The system is simple. An aircraft shows up for maintenance and technicians input the data into NBAA's FERMS website. A variety of data detailing aircraft type, times, incident details, problems, and resolutions to problems is added to the database.

Cotti said some global definitions will be adopted to clearly define delays, cancellations, and other data points as they apply to R&M issues so that the comparisons and details will be consistent across the fleets.

As aircraft age, histories of reliability and maintainability can be tracked by looking it up in the database and history can be compared to other similar aircraft in the fleet.

"There are a number of ways FERMS can be used as a management tool," Cotti said. "Operators can see precisely how an aircraft type performs in terms of R&M and that can help with decisions in picking the right aircraft for the mission.

"It provides manufacturers with data on problems that might crop up with a specific type, enabling [them] to develop solutions in much shorter times than the typical eight to twenty-four months it usually takes to identify a problem as something more than anecdotal, and form a solution," he said.

Another benefit provided by FERMS from a management point of view, according to Cotti, is that the system could identify procedures enhancing aircraft reliability.

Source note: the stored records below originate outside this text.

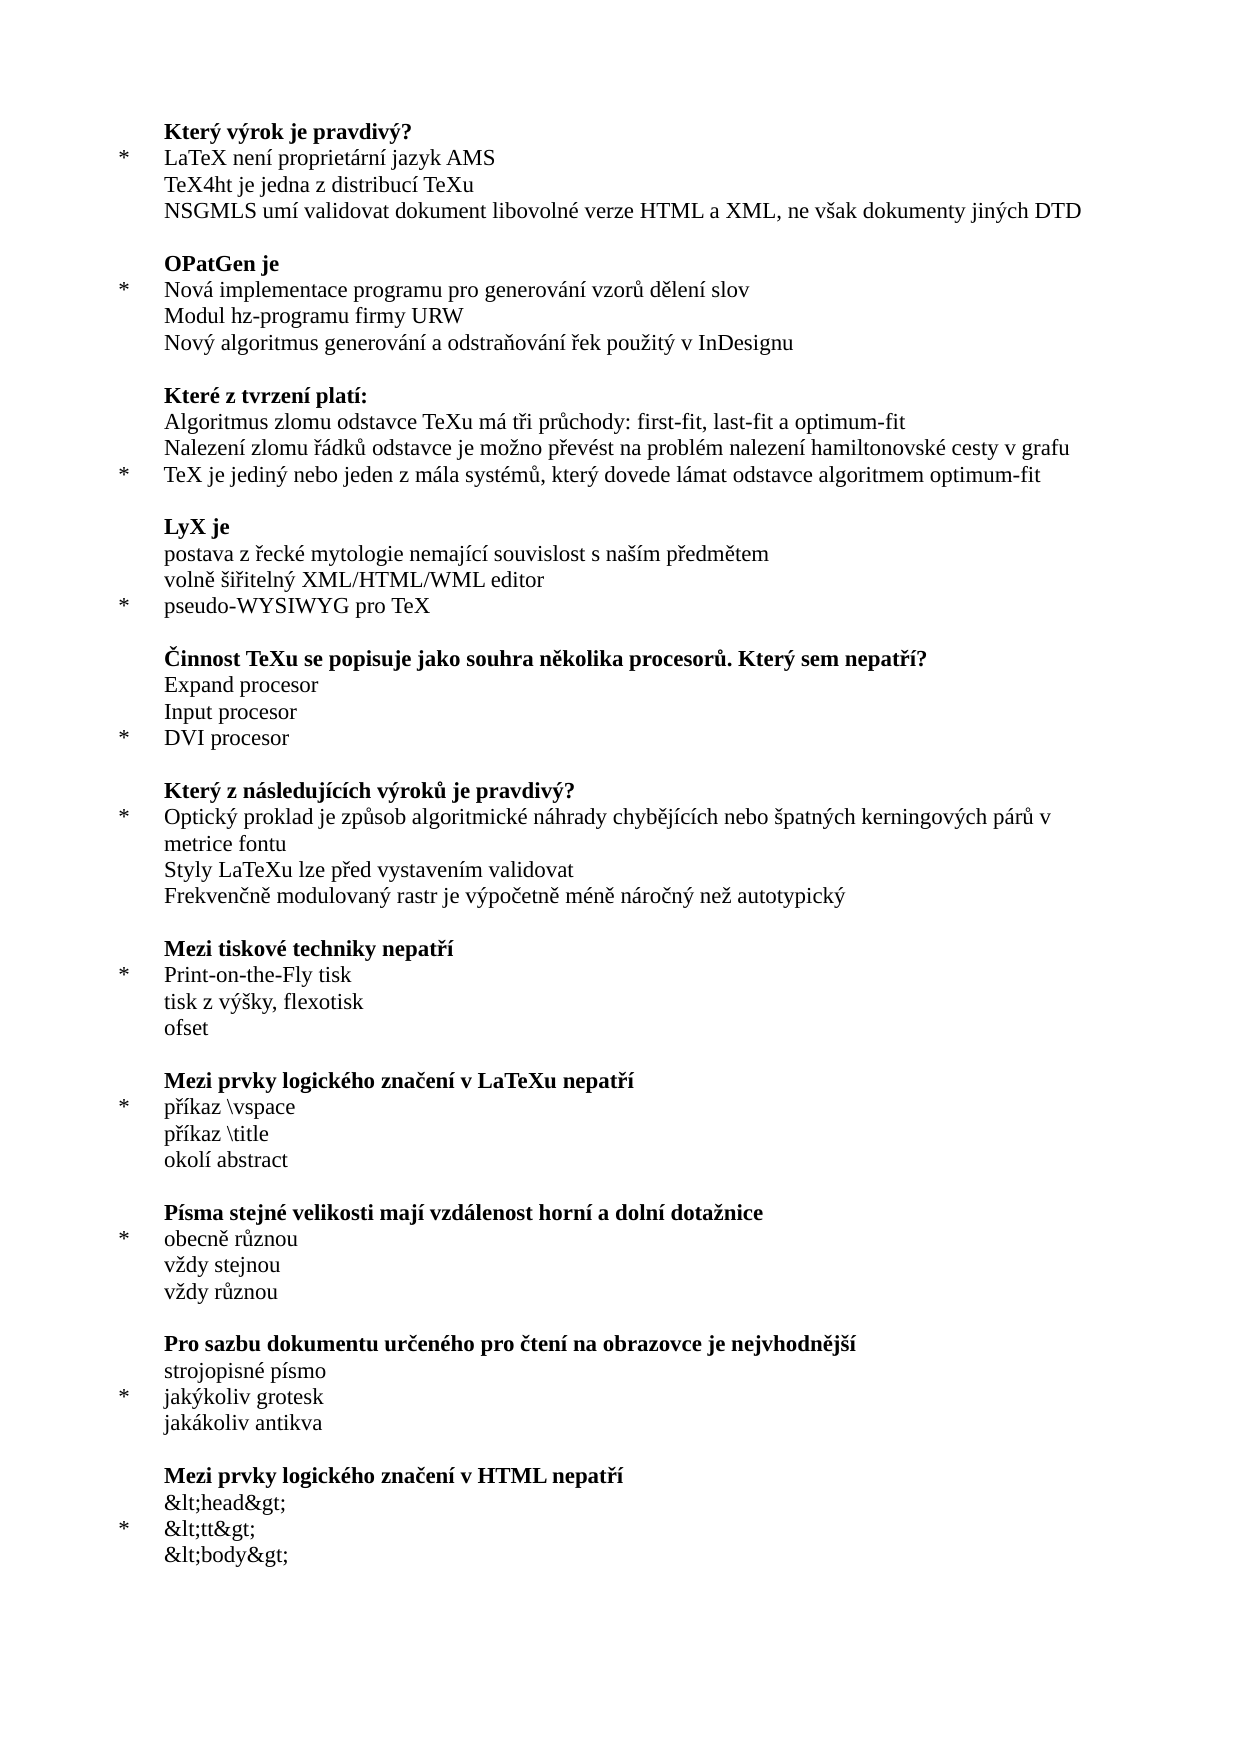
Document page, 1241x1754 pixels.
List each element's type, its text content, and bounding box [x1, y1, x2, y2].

text Algoritmus zlomu odstavce TeXu má tři průchody: first-fit, last-fit a optimum-fit [118, 408, 1122, 434]
text Expand procesor [118, 672, 1122, 698]
text * DVI procesor [118, 724, 1122, 751]
text * Print-on-the-Fly tisk [118, 961, 1122, 988]
text * pseudo-WYSIWYG pro TeX [118, 592, 1122, 619]
text Styly LaTeXu lze před vystavením validovat [118, 856, 1122, 882]
text * TeX je jediný nebo jeden z mála systémů, který dovede lámat odstavce algoritmem optimum-fit [118, 461, 1122, 487]
text LyX je [118, 513, 1122, 540]
text Činnost TeXu se popisuje jako souhra několika procesorů. Který sem nepatří? [118, 645, 1122, 672]
text * LaTeX není proprietární jazyk AMS [118, 144, 1122, 171]
text Písma stejné velikosti mají vzdálenost horní a dolní dotažnice [118, 1199, 1122, 1225]
text tisk z výšky, flexotisk [118, 988, 1122, 1014]
text NSGMLS umí validovat dokument libovolné verze HTML a XML, ne však dokumenty jiných DTD [118, 197, 1122, 223]
text &lt;head&gt; [118, 1488, 1122, 1515]
text Mezi tiskové techniky nepatří [118, 935, 1122, 961]
text jakákoliv antikva [118, 1409, 1122, 1436]
text ofset [118, 1014, 1122, 1041]
text * obecně různou [118, 1225, 1122, 1251]
text &lt;body&gt; [118, 1541, 1122, 1568]
text * jakýkoliv grotesk [118, 1383, 1122, 1409]
text * Nová implementace programu pro generování vzorů dělení slov [118, 276, 1122, 303]
text postava z řecké mytologie nemající souvislost s naším předmětem [118, 540, 1122, 566]
text Který výrok je pravdivý? [118, 118, 1122, 144]
text Nalezení zlomu řádků odstavce je možno převést na problém nalezení hamiltonovské cesty v grafu [118, 434, 1122, 461]
text Mezi prvky logického značení v LaTeXu nepatří [118, 1067, 1122, 1093]
text * Optický proklad je způsob algoritmické náhrady chybějících nebo špatných kerningových párů v metrice fontu [118, 803, 1122, 856]
text volně šiřitelný XML/HTML/WML editor [118, 566, 1122, 592]
text Frekvenčně modulovaný rastr je výpočetně méně náročný než autotypický [118, 882, 1122, 909]
text okolí abstract [118, 1146, 1122, 1172]
text Pro sazbu dokumentu určeného pro čtení na obrazovce je nejvhodnější [118, 1330, 1122, 1357]
text Nový algoritmus generování a odstraňování řek použitý v InDesignu [118, 329, 1122, 355]
text TeX4ht je jedna z distribucí TeXu [118, 171, 1122, 197]
text Input procesor [118, 698, 1122, 724]
text * příkaz \vspace [118, 1093, 1122, 1119]
text OPatGen je [118, 250, 1122, 276]
text * &lt;tt&gt; [118, 1515, 1122, 1541]
text vždy stejnou [118, 1251, 1122, 1278]
text Který z následujících výroků je pravdivý? [118, 777, 1122, 803]
text Které z tvrzení platí: [118, 382, 1122, 408]
text Mezi prvky logického značení v HTML nepatří [118, 1462, 1122, 1488]
text Modul hz-programu firmy URW [118, 303, 1122, 329]
text příkaz \title [118, 1119, 1122, 1146]
text vždy různou [118, 1278, 1122, 1304]
text strojopisné písmo [118, 1357, 1122, 1383]
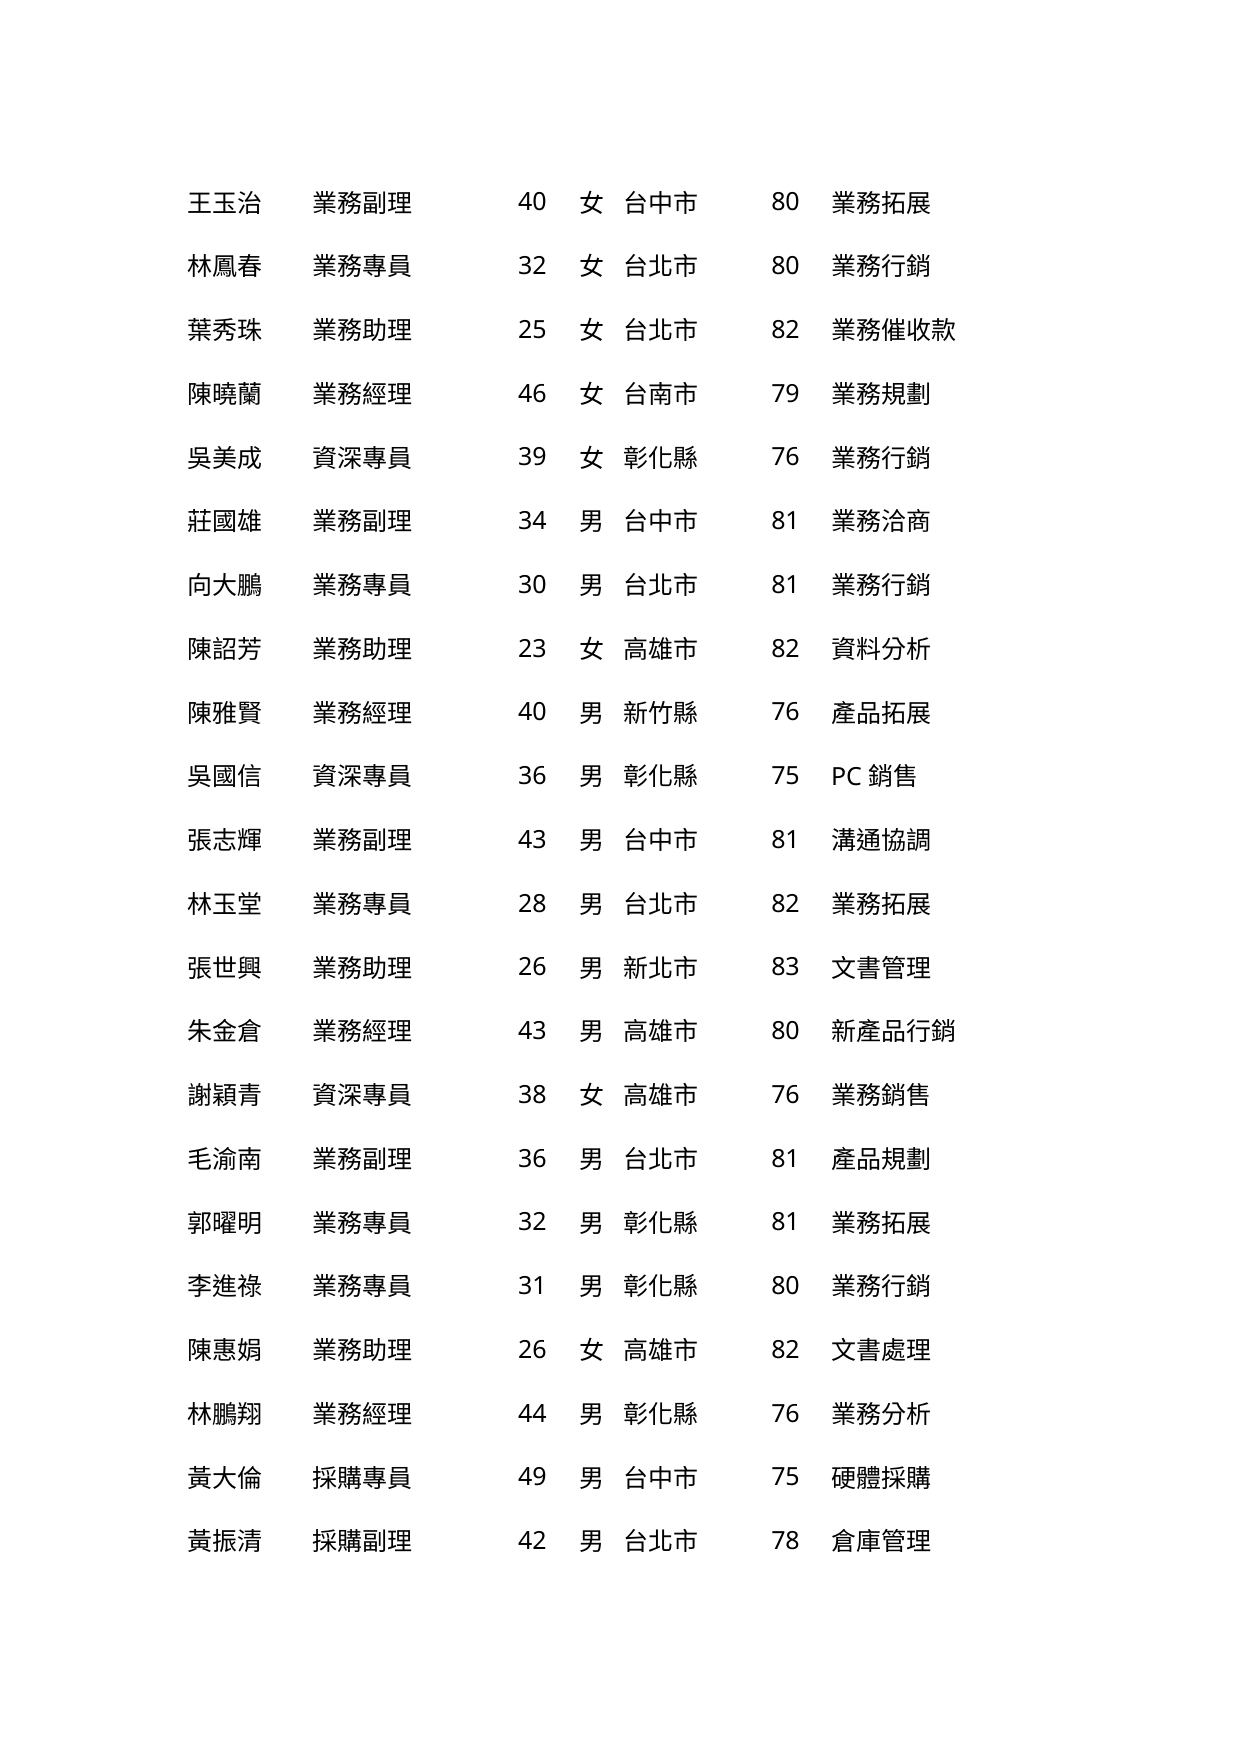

"For example, one operator may be getting, let's say, 100-percent dispatch reliability from his airplane while another operator with the same airplane is only getting 96 percent," Cotti said. "The operator getting 96 percent would go into the database, mine the data from the 100-percent user, and possibly find a way to close that 4-percent gap."

Cotti said he sees FERMS being used more by the corporate world than the airline world because of competition issues.

"Airlines, for the most part, have a system similar to FERMS already in use, but because of the competitive nature of airlines, I don't see airlines using FERMS since it might reveal their methods to their competitors," Cotti said.

"In corporate flying, however, we are all pretty much in the same business and are not really competing against one another in the sense airlines compete against each other," he said.